The only type of insider trading reported by the press is the illegal type, the type of white collar crime that is defined as a person or persons trading stocks in violation of fiduciary duties while in possession of material, non public information.

However, legal insider trading does exist in conjunction with the illegal type and is the direct result of illegal insider trading, as the SEC forces insiders to formally report transactions related to the stocks of their own companies through SEC Form 4, which is publicly available and has to be filed within two business days of the transaction. Thus, this trading pertains to insider trading using legal and publicly available information, which is perfectly legal.

The process of insider trading involves following what insiders do, whether they sell or purchase their own stocks. However, as famed former Magellan Fund money manager Peter Lynch pointed out, insiders can sell shares for numerous reasons, sometimes just to raise extra cash for personal use, but there is only one reason insiders will buy their own shares: they have good reason to believe the share price will rise for one reason or another. This is an exceptionally strong buy signal.

InsiderScore reported strong insider buying activity in the Russell 2000 and the S & P 500 during April and May of 2012, prompting the company to issue an industry buy inflection, its strongest macro signal since August 2011.

Director of Research Ben Silverman notes that insider buying tends to perk up after a sharp drop in the stock market, although this buying frenzy is not quite as intense as the one that occurred last August. After mining its database for 2012, InsiderScore found the following executives or directors extensively buying the following stocks:

  • Barry Diller: Coca Cola
  • Steven Webster: Basic Energy Services
  • James Cornelius: Mead Johnson Nutrition
  • Reuben Mark: Cabela’s

Of course, this strategy does not guarantee that the stocks will rise in the near term; however, it is an extremely strong indicator of the confidence level insiders feel about their stocks.

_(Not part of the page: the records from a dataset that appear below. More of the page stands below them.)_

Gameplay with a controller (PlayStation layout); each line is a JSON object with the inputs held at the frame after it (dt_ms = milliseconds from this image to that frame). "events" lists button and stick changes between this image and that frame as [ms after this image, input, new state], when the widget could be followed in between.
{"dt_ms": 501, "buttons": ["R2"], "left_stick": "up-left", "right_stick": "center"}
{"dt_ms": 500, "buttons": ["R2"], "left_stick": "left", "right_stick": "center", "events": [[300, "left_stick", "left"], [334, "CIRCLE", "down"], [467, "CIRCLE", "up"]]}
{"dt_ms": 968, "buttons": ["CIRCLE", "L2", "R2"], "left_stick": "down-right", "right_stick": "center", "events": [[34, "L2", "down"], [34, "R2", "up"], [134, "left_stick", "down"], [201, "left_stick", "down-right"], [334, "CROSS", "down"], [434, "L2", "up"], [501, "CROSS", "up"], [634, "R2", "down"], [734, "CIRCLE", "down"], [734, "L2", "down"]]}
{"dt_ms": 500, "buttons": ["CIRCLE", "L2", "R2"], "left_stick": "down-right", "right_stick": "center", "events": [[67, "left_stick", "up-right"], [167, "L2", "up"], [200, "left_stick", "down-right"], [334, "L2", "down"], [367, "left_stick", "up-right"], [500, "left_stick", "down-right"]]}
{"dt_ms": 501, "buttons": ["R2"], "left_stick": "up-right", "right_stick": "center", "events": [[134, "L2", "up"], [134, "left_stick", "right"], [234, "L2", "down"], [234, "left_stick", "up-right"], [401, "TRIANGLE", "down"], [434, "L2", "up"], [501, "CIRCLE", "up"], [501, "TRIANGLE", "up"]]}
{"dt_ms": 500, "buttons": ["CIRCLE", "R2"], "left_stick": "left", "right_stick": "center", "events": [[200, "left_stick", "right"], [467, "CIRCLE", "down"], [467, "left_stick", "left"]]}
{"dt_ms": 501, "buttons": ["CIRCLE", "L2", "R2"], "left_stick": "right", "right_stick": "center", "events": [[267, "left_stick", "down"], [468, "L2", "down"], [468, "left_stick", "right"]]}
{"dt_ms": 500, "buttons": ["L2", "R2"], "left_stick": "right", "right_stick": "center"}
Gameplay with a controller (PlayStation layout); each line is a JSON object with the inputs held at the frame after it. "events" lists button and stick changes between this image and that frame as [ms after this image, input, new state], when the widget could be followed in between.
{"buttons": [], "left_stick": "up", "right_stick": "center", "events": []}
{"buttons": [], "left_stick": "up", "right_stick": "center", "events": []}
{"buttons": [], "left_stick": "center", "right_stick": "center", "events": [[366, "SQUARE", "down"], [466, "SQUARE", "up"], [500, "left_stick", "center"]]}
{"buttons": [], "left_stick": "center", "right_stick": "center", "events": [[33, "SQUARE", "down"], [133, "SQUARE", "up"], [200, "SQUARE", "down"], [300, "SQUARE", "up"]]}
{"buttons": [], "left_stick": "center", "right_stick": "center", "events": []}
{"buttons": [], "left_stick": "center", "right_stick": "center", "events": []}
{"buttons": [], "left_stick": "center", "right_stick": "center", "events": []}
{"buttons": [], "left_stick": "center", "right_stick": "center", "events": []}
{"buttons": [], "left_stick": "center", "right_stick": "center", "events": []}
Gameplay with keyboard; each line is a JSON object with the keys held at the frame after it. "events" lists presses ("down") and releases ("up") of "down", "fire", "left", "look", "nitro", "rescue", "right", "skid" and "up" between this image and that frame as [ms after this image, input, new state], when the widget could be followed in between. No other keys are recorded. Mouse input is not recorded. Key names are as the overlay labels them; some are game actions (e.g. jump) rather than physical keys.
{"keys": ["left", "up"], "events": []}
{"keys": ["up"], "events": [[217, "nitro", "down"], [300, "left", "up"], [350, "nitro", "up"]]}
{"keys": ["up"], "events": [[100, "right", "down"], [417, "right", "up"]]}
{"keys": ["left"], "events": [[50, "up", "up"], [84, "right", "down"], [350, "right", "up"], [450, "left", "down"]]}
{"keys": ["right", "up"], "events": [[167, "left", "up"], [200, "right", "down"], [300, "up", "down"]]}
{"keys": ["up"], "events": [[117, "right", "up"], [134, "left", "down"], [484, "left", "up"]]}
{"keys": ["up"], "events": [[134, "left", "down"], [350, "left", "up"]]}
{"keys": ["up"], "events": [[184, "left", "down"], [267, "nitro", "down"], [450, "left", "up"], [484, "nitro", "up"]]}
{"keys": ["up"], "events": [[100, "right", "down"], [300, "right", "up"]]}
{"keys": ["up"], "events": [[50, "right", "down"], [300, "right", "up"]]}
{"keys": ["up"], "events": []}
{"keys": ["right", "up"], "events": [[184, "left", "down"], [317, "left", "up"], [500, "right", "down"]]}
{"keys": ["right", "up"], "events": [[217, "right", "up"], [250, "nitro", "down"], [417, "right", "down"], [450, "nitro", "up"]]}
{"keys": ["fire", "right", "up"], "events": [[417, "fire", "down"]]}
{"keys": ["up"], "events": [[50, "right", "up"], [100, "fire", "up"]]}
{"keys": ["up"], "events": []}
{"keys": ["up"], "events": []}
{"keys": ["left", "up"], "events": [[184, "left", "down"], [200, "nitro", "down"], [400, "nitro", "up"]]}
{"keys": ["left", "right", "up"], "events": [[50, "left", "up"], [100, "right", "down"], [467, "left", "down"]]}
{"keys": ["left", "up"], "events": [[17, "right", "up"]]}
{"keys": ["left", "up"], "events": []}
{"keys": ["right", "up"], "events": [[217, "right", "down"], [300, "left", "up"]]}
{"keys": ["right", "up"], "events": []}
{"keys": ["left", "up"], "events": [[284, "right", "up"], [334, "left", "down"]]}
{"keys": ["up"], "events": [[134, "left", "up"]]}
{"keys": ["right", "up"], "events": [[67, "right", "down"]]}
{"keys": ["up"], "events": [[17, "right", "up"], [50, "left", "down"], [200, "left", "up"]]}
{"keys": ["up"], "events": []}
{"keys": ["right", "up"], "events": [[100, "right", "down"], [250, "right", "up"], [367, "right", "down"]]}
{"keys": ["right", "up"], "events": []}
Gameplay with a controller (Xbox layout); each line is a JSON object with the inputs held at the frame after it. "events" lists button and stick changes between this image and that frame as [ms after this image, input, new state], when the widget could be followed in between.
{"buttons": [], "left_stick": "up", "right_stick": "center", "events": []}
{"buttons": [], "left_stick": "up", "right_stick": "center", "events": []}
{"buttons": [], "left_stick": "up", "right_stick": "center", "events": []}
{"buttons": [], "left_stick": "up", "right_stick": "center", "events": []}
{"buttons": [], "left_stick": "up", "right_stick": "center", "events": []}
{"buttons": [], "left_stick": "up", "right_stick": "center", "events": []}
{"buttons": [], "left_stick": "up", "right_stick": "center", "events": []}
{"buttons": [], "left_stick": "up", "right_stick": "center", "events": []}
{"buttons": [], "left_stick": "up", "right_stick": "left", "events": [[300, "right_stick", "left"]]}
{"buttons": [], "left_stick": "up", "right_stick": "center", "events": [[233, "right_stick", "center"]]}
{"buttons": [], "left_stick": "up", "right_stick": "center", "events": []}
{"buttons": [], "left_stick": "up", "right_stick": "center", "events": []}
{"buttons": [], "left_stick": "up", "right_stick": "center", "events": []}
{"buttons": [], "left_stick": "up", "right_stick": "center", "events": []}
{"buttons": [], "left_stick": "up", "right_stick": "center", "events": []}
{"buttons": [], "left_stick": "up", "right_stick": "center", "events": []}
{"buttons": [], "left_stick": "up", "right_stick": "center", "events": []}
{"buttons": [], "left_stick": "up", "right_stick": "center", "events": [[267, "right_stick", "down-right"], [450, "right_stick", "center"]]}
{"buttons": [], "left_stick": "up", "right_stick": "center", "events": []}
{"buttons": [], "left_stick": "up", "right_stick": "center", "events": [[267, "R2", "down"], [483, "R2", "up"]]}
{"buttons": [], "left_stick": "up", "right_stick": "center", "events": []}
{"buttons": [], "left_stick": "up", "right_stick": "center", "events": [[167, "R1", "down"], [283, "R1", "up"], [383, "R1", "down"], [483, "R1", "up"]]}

There exists a variety of techniques that can be deployed in the pursuit and they are:

  • Major moves by company officers generally are reported by financial reporting services such as Reuters, Dow Jones, or the New York Times.
  • Watch for SEC policy speeches.
  • Follow financial biggies such as Warren Bufffet when they make a move into certain sectors.
  • The simplest method is go to Yahoo Finance, then go to the stock quote page, finally click on the tab at the left that says “insider transactions”.
  • Subscribe to reports such as Insider Monthly that investigates relevant insider trades.
  • The reason investors do not follow SEC Form 4 filings is simply due to the fact that they are too voluminous, so purports to condense the information for investors in an easy to use search box.

However, legal insider trading should not be considered as an absolute buy signal, but rather as a pertinent signal to perform more extensive research into the companies in question, such as insider stock trading history, the type of insider, the size of the transactions, or whether there seems to be a consensus among the insiders.